### Exercise prompt
Count the lines of the records below that hold the word "Ensino", and give only the number.
╭─ Information
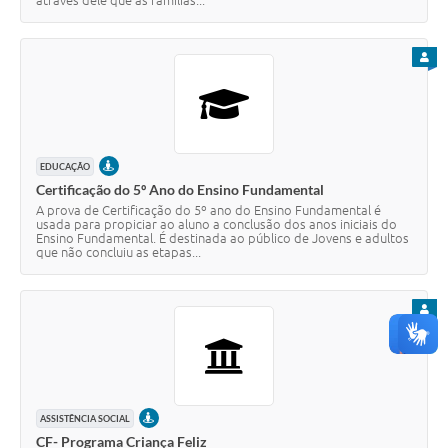
através dele que as famílias...
PARA
PRESENCIAL
EDUCAÇÃO
Certificação do 5º Ano do Ensino Fundamental
A prova de Certificação do 5º ano do Ensino Fundamental é
usada para propiciar ao aluno a conclusão dos anos iniciais do
Ensino Fundamental. É destinada ao público de Jovens e adultos
que não concluiu as etapas...
PARA
PRESENCIAL
ASSISTÊNCIA SOCIAL
CF- Programa Criança Feliz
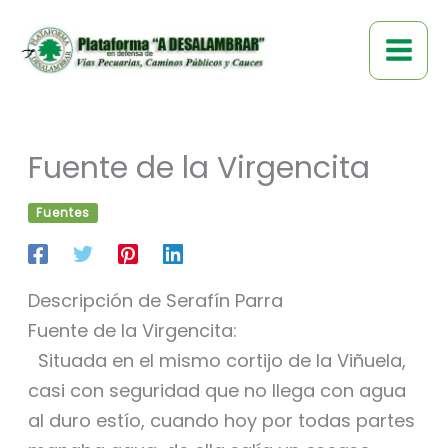
Ir
al
contenido
Fuente de la Virgencita
Fuentes
Descripción de Serafín Parra
Fuente de la Virgencita:
Situada en el mismo cortijo de la Viñuela,
casi con seguridad que no llega con agua
al duro estío, cuando hoy por todas partes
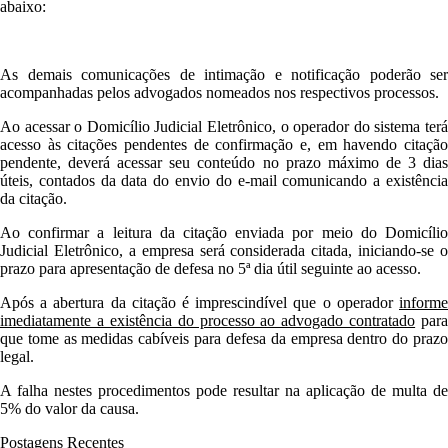
abaixo:
As demais comunicações de intimação e notificação poderão ser
acompanhadas pelos advogados nomeados nos respectivos processos.
Ao acessar o Domicílio Judicial Eletrônico, o operador do sistema terá
acesso às citações pendentes de confirmação e, em havendo citação
pendente, deverá acessar seu conteúdo no prazo máximo de 3 dias
úteis, contados da data do envio do e-mail comunicando a existência
da citação.
Ao confirmar a leitura da citação enviada por meio do Domicílio
Judicial Eletrônico, a empresa será considerada citada, iniciando-se o
prazo para apresentação de defesa no 5ª dia útil seguinte ao acesso.
Após a abertura da citação é imprescindível que o operador
informe
imediatamente a existência do processo ao advogado contratado
para
que tome as medidas cabíveis para defesa da empresa dentro do prazo
legal.
A falha nestes procedimentos pode resultar na aplicação de multa de
5% do valor da causa.
Postagens Recentes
╰─
### Response to the exercise
3